PAGE TEXT:
╔══
Triumphalism is the very essence of the Trump brand. Often this is naught but hollow bragging: my perfect administration, wearing a red baseball cap in the presidential oval office emblazoned Trump Was Right About Everything, or most recently depicting himself as an officer in the First Cavalry Division. Unfortunately, this tends to obscure the very real and sweeping changes President Trump has wrought in his first year in office. If change is a mark of success, President Trump is the most successful president in history.
2. He ignores everything . . .
This is indubitably true. The Constitution, our civil laws, regulations, mores, customs, practices, courtesies -- all of it; the President simply ignores it all when he takes it into his head to act. A broad swath of our people find this refreshing in what they may feel is an over regulated society. After all, lawyers seem to have a penchant for telling you what you cant do. President Trump simply ignores them.
This is not to suggest that he is entirely lawless. He is not. As an experienced litigator he has learned that - at least on the civil side of our courts - neither our Constitution nor laws enforce themselves, and he can do most anything until an aggrieved person or entity will stand up and say him Nay, i.e. take him to court. Now that he is our duly elected President after a full and fair election, he not only enjoys broad immunity from any personal liability, Trump v. United States, 144 S.Ct. 2312 (2024), he is prepared to deploy all the resources of the nation against obstruction. Daunting prospect, isnt it?
Small wonder then that our bastions of independent unbiased free speech - those entities we once thought unassailable - have proven all too often to have only Quaker guns. Behold President Trumps successes in limiting free speech - law firms cower, institutional leaders in higher education meekly appease the President, media outlets from huge conglomerates to small niche magazines mind the bottom line rather than the ethics of
journalism.
3. . . . and he keeps bullying on.
Whether its social media, print, or television, President Trump is the master communicator of our time. His speech dominates todays American idiom. Indeed, it may be said to define it. It is triumphal, transactional, imperative, bellicose, and coarse. It seeks to persuade - not through marshaling data driven evidence, science, or moral suasion, but through power.
╚══
MATERIAL SUPPLIED:
╔══
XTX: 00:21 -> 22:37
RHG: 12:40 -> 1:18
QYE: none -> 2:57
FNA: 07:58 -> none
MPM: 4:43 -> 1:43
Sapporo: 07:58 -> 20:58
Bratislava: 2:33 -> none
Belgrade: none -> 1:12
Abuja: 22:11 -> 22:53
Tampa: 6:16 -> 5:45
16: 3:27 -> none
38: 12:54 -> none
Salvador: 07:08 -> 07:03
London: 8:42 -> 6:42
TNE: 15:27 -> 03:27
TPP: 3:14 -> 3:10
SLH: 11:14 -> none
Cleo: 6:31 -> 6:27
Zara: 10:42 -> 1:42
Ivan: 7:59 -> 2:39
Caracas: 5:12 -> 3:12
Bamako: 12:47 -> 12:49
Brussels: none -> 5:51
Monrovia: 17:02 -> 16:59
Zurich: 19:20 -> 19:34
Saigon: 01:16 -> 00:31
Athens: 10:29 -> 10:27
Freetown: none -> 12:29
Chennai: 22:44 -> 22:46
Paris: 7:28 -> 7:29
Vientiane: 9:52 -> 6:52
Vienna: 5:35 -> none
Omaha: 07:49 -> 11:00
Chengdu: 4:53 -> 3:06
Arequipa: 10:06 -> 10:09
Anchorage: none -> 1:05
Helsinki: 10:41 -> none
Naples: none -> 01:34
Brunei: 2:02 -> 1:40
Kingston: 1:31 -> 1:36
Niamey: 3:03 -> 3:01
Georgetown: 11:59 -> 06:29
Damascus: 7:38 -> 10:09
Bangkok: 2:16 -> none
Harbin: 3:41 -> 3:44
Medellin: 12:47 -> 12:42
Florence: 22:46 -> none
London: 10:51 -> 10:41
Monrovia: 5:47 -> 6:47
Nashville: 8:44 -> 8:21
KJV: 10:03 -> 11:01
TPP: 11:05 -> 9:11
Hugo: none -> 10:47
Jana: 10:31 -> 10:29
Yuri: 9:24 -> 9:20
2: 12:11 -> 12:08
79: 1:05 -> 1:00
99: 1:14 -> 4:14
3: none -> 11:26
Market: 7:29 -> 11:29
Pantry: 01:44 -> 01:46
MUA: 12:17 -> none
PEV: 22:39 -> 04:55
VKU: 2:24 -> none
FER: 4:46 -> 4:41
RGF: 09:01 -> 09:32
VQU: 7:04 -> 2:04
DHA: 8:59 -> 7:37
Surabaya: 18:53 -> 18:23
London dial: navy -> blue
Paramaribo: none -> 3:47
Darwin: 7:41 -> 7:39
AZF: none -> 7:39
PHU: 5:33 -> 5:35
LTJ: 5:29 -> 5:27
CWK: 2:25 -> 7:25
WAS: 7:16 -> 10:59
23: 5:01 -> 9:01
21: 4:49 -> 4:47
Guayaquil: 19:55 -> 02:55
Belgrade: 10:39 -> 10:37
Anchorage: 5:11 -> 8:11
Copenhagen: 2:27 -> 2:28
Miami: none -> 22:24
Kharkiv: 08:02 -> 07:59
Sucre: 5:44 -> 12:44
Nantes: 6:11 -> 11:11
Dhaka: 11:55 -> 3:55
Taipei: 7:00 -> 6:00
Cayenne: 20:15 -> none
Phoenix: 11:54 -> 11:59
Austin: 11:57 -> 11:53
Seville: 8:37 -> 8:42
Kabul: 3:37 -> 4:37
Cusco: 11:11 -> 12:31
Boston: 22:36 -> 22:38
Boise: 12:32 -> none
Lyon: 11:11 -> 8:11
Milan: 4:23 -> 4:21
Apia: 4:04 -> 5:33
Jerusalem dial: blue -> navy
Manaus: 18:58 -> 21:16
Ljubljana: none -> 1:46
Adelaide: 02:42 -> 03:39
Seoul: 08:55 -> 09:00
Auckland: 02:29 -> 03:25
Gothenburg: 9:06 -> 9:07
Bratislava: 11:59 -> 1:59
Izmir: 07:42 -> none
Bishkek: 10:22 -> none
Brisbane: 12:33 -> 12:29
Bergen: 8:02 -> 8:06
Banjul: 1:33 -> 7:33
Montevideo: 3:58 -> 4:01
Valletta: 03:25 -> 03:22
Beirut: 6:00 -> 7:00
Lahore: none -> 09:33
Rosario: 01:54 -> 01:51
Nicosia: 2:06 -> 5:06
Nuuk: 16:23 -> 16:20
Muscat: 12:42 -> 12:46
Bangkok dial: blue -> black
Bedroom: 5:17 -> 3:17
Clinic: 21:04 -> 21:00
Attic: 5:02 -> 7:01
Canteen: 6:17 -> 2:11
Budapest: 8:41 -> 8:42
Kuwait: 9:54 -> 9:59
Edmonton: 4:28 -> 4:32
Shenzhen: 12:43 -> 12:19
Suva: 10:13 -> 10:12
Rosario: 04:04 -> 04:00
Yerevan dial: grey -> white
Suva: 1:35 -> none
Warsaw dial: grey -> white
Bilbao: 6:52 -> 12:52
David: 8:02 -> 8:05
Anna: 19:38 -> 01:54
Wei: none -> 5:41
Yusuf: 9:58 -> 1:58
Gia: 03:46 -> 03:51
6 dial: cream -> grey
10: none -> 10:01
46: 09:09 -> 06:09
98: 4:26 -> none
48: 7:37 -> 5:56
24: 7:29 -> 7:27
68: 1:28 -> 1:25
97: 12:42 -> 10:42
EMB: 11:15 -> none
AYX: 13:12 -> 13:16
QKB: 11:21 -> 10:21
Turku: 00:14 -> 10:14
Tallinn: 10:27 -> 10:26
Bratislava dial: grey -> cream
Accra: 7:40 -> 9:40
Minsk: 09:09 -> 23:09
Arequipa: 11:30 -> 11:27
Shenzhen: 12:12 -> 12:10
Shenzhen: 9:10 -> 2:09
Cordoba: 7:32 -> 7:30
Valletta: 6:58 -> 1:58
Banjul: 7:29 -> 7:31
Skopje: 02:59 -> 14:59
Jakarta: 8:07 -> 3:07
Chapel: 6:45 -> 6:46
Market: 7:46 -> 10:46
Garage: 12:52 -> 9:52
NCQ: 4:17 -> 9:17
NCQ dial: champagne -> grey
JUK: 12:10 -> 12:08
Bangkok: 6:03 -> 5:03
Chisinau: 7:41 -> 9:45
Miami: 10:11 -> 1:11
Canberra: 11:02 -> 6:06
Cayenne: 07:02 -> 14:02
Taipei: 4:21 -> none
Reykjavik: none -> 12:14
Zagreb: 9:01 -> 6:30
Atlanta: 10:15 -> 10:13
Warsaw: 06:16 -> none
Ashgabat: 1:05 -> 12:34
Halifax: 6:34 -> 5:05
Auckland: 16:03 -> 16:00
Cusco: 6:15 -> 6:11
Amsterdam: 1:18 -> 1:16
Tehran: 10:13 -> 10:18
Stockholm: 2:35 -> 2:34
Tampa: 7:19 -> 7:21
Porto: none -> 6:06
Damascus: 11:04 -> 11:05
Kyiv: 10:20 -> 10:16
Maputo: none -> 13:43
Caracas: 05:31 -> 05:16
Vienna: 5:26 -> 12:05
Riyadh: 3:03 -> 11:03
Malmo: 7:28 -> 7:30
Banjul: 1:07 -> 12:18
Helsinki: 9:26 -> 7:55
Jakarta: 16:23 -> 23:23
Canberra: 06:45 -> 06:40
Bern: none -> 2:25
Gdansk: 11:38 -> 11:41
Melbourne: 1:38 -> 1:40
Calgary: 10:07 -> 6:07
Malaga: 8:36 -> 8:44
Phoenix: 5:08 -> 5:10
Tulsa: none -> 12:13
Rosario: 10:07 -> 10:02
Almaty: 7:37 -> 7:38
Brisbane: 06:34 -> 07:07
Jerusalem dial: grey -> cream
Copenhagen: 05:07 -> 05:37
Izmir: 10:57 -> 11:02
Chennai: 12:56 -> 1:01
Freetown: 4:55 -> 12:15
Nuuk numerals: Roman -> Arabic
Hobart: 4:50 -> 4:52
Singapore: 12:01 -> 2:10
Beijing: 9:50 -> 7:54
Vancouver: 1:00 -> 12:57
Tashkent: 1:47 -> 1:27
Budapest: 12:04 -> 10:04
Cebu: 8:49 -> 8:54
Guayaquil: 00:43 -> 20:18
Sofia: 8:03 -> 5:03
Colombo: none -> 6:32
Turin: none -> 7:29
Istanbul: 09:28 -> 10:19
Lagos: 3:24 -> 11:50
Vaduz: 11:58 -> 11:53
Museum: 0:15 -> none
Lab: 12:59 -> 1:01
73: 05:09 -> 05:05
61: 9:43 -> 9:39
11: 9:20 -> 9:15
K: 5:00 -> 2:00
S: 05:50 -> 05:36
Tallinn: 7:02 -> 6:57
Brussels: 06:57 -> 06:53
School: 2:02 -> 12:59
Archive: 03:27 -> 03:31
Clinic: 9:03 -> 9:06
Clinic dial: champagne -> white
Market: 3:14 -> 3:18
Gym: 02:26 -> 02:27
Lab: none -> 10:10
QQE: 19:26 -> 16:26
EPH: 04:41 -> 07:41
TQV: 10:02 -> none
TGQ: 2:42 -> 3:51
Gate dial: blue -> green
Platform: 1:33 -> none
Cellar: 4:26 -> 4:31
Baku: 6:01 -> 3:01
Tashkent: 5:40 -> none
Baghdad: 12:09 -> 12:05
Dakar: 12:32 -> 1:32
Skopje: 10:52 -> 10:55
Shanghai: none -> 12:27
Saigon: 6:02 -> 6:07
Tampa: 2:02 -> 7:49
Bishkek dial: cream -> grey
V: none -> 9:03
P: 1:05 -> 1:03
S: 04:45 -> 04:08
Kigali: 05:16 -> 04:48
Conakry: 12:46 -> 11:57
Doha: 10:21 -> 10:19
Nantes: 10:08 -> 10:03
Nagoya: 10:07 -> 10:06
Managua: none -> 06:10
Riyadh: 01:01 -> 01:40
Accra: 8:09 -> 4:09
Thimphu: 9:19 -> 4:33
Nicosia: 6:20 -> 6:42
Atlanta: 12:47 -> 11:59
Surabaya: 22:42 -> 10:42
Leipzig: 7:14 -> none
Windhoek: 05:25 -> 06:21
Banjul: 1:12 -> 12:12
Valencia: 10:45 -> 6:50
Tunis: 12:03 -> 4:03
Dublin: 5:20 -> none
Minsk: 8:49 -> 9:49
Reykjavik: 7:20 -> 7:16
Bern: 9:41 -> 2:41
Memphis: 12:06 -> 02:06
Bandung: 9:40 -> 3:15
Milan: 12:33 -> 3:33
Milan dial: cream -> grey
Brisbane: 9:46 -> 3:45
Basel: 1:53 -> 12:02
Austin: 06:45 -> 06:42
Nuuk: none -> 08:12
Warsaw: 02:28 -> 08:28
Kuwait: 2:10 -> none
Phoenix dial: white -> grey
╚══
PROMPT:
Answer these questions from the text about President Trump:
1. Which court case does it cite for his broad immunity from personal liability?
2. In what division did he most recently depict himself as an officer?
3. Which five words does it use to describe his speech?

PROBLEM SOLUTION:
1. Trump v. United States, 144 S.Ct. 2312 (2024)
2. The First Cavalry Division
3. Triumphal, transactional, imperative, bellicose, and coarse